Lush’s Error 404 video


 

Error 404 and #KeepItOn

Error 404 is the standard HTTP code for indicating a “page not found” on web servers. It is the kind of page that users might see if their government shut down the Internet in their country.

According to Access Now:

“An internet shutdown happens when someone— usually a government — intentionally disrupts the internet or mobile apps to control what people say or do. Shutdowns are also sometimes called “blackouts” or “kill switches”.”

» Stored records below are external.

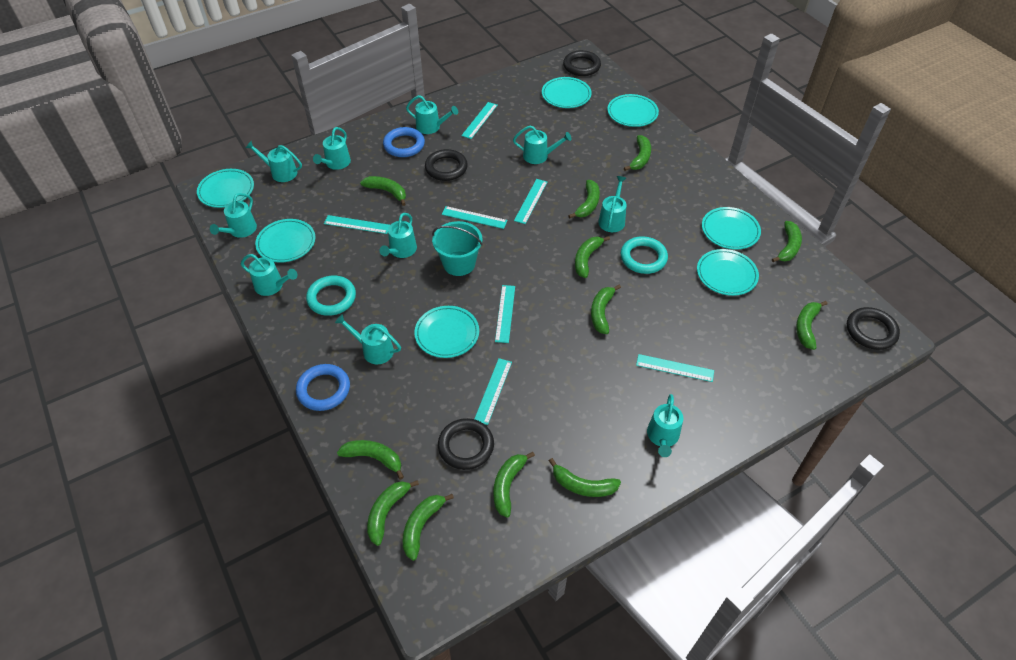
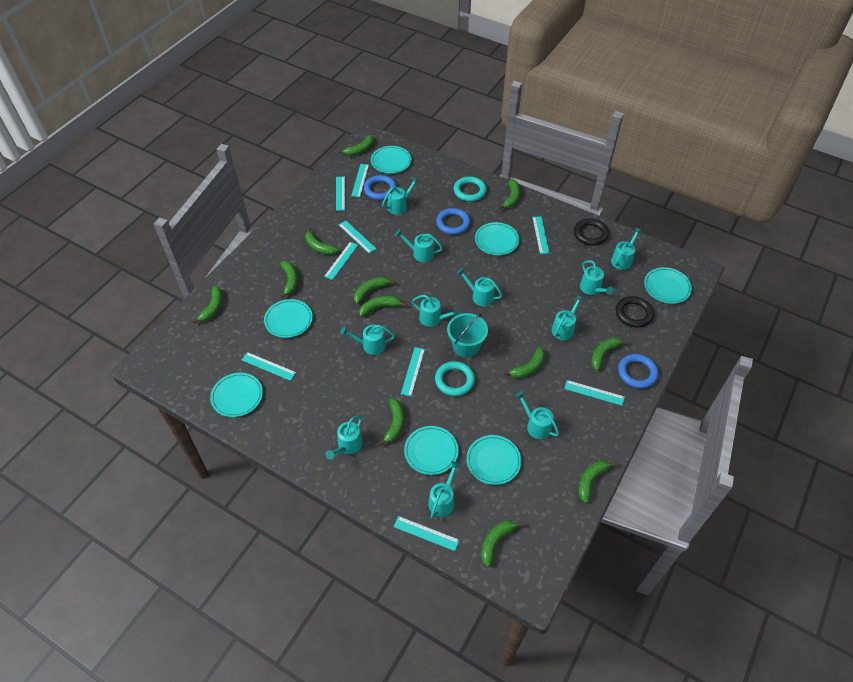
black ring: [425,149,468,181] [438,418,494,470] [563,50,601,76] [847,307,900,350] = 4 -> [574,218,609,246] [616,296,654,328] = 2
blue ring: [296,364,350,411] [383,127,425,157] = 2 -> [364,175,397,200] [436,208,470,235] [618,354,658,388] = 3
turquoise ruler: [324,215,390,234] [442,206,508,229] [461,102,498,139] [475,358,512,425] [495,285,515,343] [514,179,547,224] [636,354,714,382] = 7 -> [242,352,296,381] [324,242,358,280] [336,176,345,211] [339,221,376,253] [351,164,369,197] [394,516,460,551] [401,347,425,396] [532,216,549,254] [564,380,625,406] = 9
turquoise watering can: [210,193,257,238] [241,254,297,296] [246,141,302,182] [313,127,351,170] [335,314,401,364] [380,213,417,258] [406,95,458,134] [513,126,572,164] [598,176,627,232] [647,394,683,457] = 10 -> [326,416,363,460] [340,325,395,355] [382,177,419,214] [395,229,443,262] [412,295,460,327] [428,461,460,519] [457,268,503,306] [515,391,559,439] [552,295,584,340] [580,260,614,295] [611,227,642,270] = 11

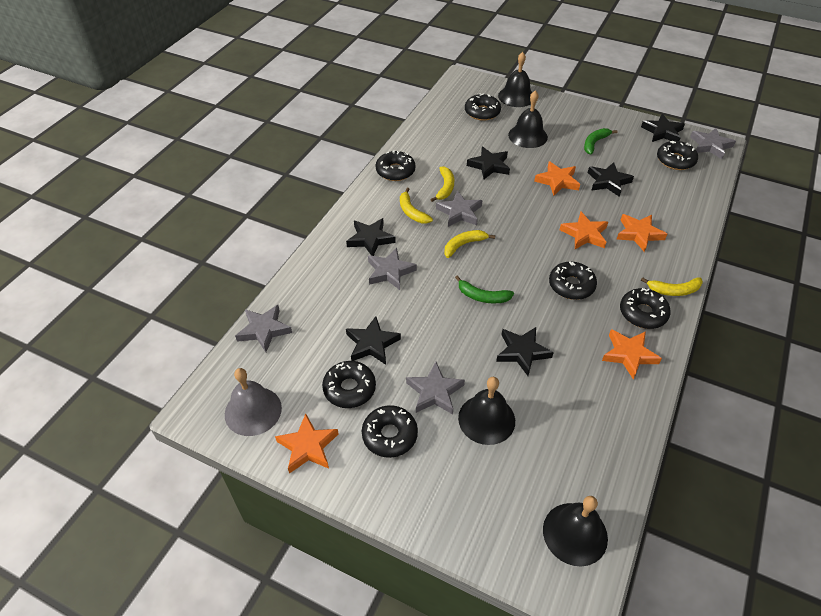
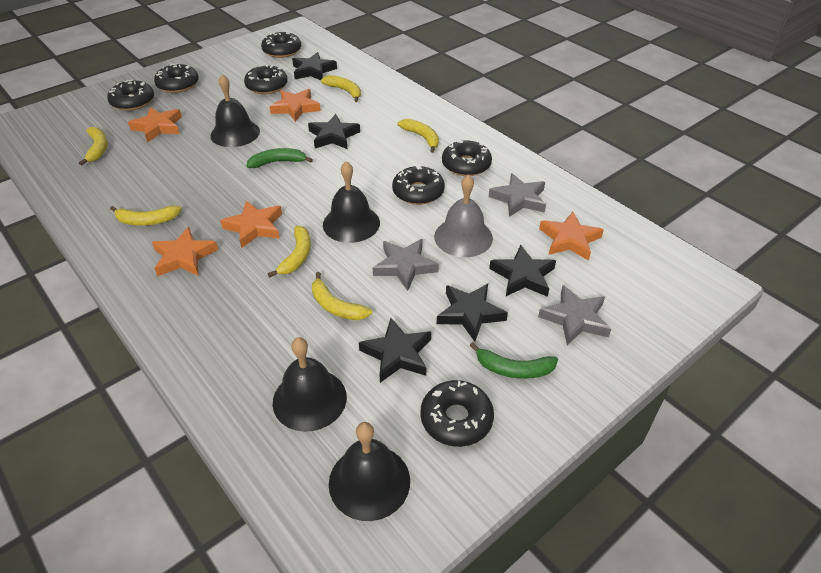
black star: [346,218,396,256] [346,316,401,365] [467,147,510,179] [496,327,554,376] [588,162,634,197] [641,114,685,142] = 6 -> [292,52,337,80] [308,114,360,149] [359,318,431,383] [437,284,508,342] [489,245,556,297] = 5
grey star: [235,305,292,352] [368,248,417,290] [406,362,465,414] [436,191,482,227] [690,128,736,159] = 5 -> [373,239,439,291] [489,173,546,217] [538,285,611,345] = 3
yellow banana: [400,188,433,223] [430,167,454,202] [444,230,495,258] [641,277,703,296] = 4 -> [79,127,108,166] [110,205,182,226] [268,226,311,278] [312,272,372,320] [321,75,361,102] [398,119,439,153] = 6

Access Now has documented over 50 internet shutdowns in 2016 alone, “and the number is only increasing”. The organisation and Lush chose Black Friday (25 November) to launch the global #KeepItOn campaign against internet shutdowns together with a limited edition Error 404 bath bomb.
 

Anyone purchasing the bath bomb from Lush’s website will encounter a intervening page that mimics an Internet shutdown on the device, which then resolves into an explanation of the #KeepItOn campaign. They can choose to proceed to the Lush page or to sign Access Now’s petition to world leaders.
 

Lush and Access Now's #KeepItOn campaign page
Lush demonstrates what an Internet shutdown might look like, before resolving to this page.

Digital Fund

Access Fund
Image: Lush Ltd


The Digital Fund will offer grants from £100 to £10,000 to grassroots activists and charities protecting freedom of expression in the digital era.

The application process will start on 7 December 2016, and the deadline for completed applications to be submitted is 15 January 2017.

Applications are accepted from anywhere in the world. Smaller organisations will be given priority, “particularly those hoping to create long-term change through education, advocacy and campaigning, or those tackling the root cause of the problem”.
 


 

Lush Charity Pot

Lush supports other causes and groups from profits from sales of some of its products. In particular The Lush Charity Pot scheme supports local and global organisations fighting for human rights.